■ WHAT IS EXPECTED
Answer these questions from the text below on straw-clay walls:
1. How thick is the wall produced by compacting the straw-clay mixture into wood forms?
2. What town is Douglas Piltingsrud from?
3. According to Host-Jablonski, what share of the world's people still live in earthen structures?
** Opening TEXT SHOWN block **
Straw-clay, or light clay, walls serve as a substitute for insulation and drywall. The ancient building technique uses wheat straw with clay mixed with water to produce a slip. This sticky mixture is compacted into wood forms to produce a 12-inch-thick wall and then is covered with an earthen plaster.

Douglas Piltingsrud, a chemist from Eyota, Minn., who is planning to construct his own natural house, is in the process of conducting tests on the straw-clay construction. His experiments will determine the risk for mold or mildew and the permeance, or rate at which vapor transfers through these walls. He'll test a section of wall he built as well as the plasters Host-Jablonski used. "I think these things I'm investigating have to be resolved before I can build a house or make recommendations to other people," Piltingsrud said.

Although straw-clay is an ancient building technique, Piltingsrud explained that older homes built with this technique used a heavier clay content. Light clay is somewhat uncharted territory, lacking in certain documentation necessary to get it into the mainstream and past building codes. "There's a lot of these houses that have been built, but there's not firm documentation about how they were built," he said.

Host-Jablonski said between 30 percent and 50 percent of people in the world still live in earthen structures. But most of the building techniques used to construct these houses have been passed down by word of mouth and there's been little science to document the process or its effectiveness. So Host-Jablonski is taking the steps to document them.

Terry O'Laughlin, director of Madison Area Technical College's computer electronics program, is helping monitor the efficiency of heating and cooling systems. He installed temperature and moisture sensors to check points in walls, floors and ceilings. Other ongoing research will determine the effectiveness of the passive cooling system in reducing summer heat, find out how much insulated shutters reduce heating bills, and measure passive solar design.
** Closing TEXT SHOWN block **
** Opening EXTRACTED ENTRIES block **
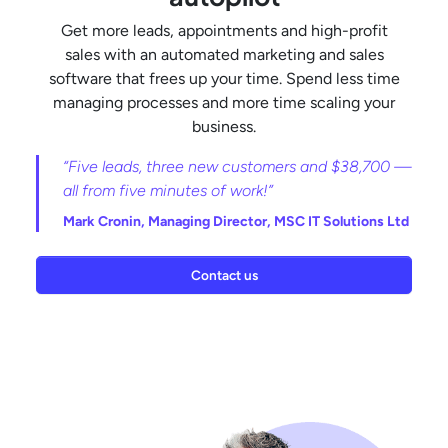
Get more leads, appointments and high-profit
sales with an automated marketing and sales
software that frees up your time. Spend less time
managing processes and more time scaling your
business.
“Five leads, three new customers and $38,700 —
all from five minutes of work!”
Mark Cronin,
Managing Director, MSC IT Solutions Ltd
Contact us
** Closing EXTRACTED ENTRIES block **
■ ANSWER FOR THE TASK
1. 12 inches.
2. Eyota, Minn.
3. Between 30 percent and 50 percent.